— Saved entries —

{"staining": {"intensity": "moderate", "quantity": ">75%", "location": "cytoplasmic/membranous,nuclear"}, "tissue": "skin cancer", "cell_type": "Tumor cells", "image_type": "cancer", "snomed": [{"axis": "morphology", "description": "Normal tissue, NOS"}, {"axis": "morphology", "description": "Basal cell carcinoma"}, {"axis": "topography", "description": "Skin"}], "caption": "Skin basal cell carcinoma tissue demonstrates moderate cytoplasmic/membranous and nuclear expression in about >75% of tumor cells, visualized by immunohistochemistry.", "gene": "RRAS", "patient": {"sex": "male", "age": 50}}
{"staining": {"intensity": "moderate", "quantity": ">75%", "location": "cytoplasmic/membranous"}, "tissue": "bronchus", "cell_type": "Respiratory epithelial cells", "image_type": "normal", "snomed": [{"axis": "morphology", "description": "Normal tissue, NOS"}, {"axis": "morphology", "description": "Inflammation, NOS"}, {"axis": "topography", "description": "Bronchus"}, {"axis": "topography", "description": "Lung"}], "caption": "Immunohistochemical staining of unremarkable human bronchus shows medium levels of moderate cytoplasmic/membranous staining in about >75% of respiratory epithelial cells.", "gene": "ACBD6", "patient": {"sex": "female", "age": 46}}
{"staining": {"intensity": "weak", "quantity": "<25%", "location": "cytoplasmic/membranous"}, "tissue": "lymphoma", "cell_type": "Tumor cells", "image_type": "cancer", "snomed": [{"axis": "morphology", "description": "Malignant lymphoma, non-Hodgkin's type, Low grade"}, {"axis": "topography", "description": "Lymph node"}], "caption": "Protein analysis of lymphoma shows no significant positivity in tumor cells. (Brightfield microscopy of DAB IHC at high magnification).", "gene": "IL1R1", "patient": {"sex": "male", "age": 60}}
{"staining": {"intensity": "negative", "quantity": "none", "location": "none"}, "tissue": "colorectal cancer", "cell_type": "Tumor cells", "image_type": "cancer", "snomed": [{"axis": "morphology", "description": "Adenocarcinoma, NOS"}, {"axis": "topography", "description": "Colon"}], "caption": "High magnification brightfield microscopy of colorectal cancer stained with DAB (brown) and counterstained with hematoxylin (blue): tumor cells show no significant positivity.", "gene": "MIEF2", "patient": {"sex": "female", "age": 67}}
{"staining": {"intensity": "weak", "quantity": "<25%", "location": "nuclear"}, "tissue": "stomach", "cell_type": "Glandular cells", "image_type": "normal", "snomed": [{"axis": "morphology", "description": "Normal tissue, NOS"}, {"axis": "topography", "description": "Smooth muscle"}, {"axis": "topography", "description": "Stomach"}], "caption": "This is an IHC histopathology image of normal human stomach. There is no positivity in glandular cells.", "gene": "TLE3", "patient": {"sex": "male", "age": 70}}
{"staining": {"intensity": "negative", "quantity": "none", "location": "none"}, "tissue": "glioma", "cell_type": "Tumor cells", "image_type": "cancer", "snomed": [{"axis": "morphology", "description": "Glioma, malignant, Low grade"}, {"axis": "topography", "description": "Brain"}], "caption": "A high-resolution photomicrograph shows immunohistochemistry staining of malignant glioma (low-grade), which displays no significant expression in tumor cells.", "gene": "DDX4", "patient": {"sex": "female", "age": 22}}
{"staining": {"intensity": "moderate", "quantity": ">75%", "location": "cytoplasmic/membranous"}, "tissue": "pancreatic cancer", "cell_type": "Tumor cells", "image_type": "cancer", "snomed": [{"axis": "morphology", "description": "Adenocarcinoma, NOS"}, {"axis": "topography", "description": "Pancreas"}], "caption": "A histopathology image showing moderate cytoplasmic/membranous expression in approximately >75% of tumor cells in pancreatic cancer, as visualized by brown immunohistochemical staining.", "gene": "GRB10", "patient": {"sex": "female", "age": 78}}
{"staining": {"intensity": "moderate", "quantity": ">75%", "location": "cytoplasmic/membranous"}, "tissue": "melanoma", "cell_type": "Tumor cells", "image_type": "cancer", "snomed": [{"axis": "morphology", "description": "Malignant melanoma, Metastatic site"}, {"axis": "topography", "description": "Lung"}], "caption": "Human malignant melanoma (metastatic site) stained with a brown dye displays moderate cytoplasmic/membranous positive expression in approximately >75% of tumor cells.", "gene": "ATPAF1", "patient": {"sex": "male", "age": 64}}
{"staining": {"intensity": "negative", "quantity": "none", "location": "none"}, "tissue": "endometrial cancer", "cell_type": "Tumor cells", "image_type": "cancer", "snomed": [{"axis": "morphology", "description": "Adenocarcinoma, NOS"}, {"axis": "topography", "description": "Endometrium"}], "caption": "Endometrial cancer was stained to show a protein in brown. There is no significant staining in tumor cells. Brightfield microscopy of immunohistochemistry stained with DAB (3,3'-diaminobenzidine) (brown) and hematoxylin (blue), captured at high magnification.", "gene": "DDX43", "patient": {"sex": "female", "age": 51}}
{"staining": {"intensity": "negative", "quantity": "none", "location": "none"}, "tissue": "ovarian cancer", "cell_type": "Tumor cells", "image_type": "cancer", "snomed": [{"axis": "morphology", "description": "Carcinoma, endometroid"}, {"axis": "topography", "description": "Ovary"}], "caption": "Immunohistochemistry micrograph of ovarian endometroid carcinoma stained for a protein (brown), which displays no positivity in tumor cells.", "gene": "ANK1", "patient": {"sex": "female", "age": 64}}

— Exercise prompt —
An exact reproduction of all the entries above is required.

— Response —
{"staining": {"intensity": "moderate", "quantity": ">75%", "location": "cytoplasmic/membranous,nuclear"}, "tissue": "skin cancer", "cell_type": "Tumor cells", "image_type": "cancer", "snomed": [{"axis": "morphology", "description": "Normal tissue, NOS"}, {"axis": "morphology", "description": "Basal cell carcinoma"}, {"axis": "topography", "description": "Skin"}], "caption": "Skin basal cell carcinoma tissue demonstrates moderate cytoplasmic/membranous and nuclear expression in about >75% of tumor cells, visualized by immunohistochemistry.", "gene": "RRAS", "patient": {"sex": "male", "age": 50}}
{"staining": {"intensity": "moderate", "quantity": ">75%", "location": "cytoplasmic/membranous"}, "tissue": "bronchus", "cell_type": "Respiratory epithelial cells", "image_type": "normal", "snomed": [{"axis": "morphology", "description": "Normal tissue, NOS"}, {"axis": "morphology", "description": "Inflammation, NOS"}, {"axis": "topography", "description": "Bronchus"}, {"axis": "topography", "description": "Lung"}], "caption": "Immunohistochemical staining of unremarkable human bronchus shows medium levels of moderate cytoplasmic/membranous staining in about >75% of respiratory epithelial cells.", "gene": "ACBD6", "patient": {"sex": "female", "age": 46}}
{"staining": {"intensity": "weak", "quantity": "<25%", "location": "cytoplasmic/membranous"}, "tissue": "lymphoma", "cell_type": "Tumor cells", "image_type": "cancer", "snomed": [{"axis": "morphology", "description": "Malignant lymphoma, non-Hodgkin's type, Low grade"}, {"axis": "topography", "description": "Lymph node"}], "caption": "Protein analysis of lymphoma shows no significant positivity in tumor cells. (Brightfield microscopy of DAB IHC at high magnification).", "gene": "IL1R1", "patient": {"sex": "male", "age": 60}}
{"staining": {"intensity": "negative", "quantity": "none", "location": "none"}, "tissue": "colorectal cancer", "cell_type": "Tumor cells", "image_type": "cancer", "snomed": [{"axis": "morphology", "description": "Adenocarcinoma, NOS"}, {"axis": "topography", "description": "Colon"}], "caption": "High magnification brightfield microscopy of colorectal cancer stained with DAB (brown) and counterstained with hematoxylin (blue): tumor cells show no significant positivity.", "gene": "MIEF2", "patient": {"sex": "female", "age": 67}}
{"staining": {"intensity": "weak", "quantity": "<25%", "location": "nuclear"}, "tissue": "stomach", "cell_type": "Glandular cells", "image_type": "normal", "snomed": [{"axis": "morphology", "description": "Normal tissue, NOS"}, {"axis": "topography", "description": "Smooth muscle"}, {"axis": "topography", "description": "Stomach"}], "caption": "This is an IHC histopathology image of normal human stomach. There is no positivity in glandular cells.", "gene": "TLE3", "patient": {"sex": "male", "age": 70}}
{"staining": {"intensity": "negative", "quantity": "none", "location": "none"}, "tissue": "glioma", "cell_type": "Tumor cells", "image_type": "cancer", "snomed": [{"axis": "morphology", "description": "Glioma, malignant, Low grade"}, {"axis": "topography", "description": "Brain"}], "caption": "A high-resolution photomicrograph shows immunohistochemistry staining of malignant glioma (low-grade), which displays no significant expression in tumor cells.", "gene": "DDX4", "patient": {"sex": "female", "age": 22}}
{"staining": {"intensity": "moderate", "quantity": ">75%", "location": "cytoplasmic/membranous"}, "tissue": "pancreatic cancer", "cell_type": "Tumor cells", "image_type": "cancer", "snomed": [{"axis": "morphology", "description": "Adenocarcinoma, NOS"}, {"axis": "topography", "description": "Pancreas"}], "caption": "A histopathology image showing moderate cytoplasmic/membranous expression in approximately >75% of tumor cells in pancreatic cancer, as visualized by brown immunohistochemical staining.", "gene": "GRB10", "patient": {"sex": "female", "age": 78}}
{"staining": {"intensity": "moderate", "quantity": ">75%", "location": "cytoplasmic/membranous"}, "tissue": "melanoma", "cell_type": "Tumor cells", "image_type": "cancer", "snomed": [{"axis": "morphology", "description": "Malignant melanoma, Metastatic site"}, {"axis": "topography", "description": "Lung"}], "caption": "Human malignant melanoma (metastatic site) stained with a brown dye displays moderate cytoplasmic/membranous positive expression in approximately >75% of tumor cells.", "gene": "ATPAF1", "patient": {"sex": "male", "age": 64}}
{"staining": {"intensity": "negative", "quantity": "none", "location": "none"}, "tissue": "endometrial cancer", "cell_type": "Tumor cells", "image_type": "cancer", "snomed": [{"axis": "morphology", "description": "Adenocarcinoma, NOS"}, {"axis": "topography", "description": "Endometrium"}], "caption": "Endometrial cancer was stained to show a protein in brown. There is no significant staining in tumor cells. Brightfield microscopy of immunohistochemistry stained with DAB (3,3'-diaminobenzidine) (brown) and hematoxylin (blue), captured at high magnification.", "gene": "DDX43", "patient": {"sex": "female", "age": 51}}
{"staining": {"intensity": "negative", "quantity": "none", "location": "none"}, "tissue": "ovarian cancer", "cell_type": "Tumor cells", "image_type": "cancer", "snomed": [{"axis": "morphology", "description": "Carcinoma, endometroid"}, {"axis": "topography", "description": "Ovary"}], "caption": "Immunohistochemistry micrograph of ovarian endometroid carcinoma stained for a protein (brown), which displays no positivity in tumor cells.", "gene": "ANK1", "patient": {"sex": "female", "age": 64}}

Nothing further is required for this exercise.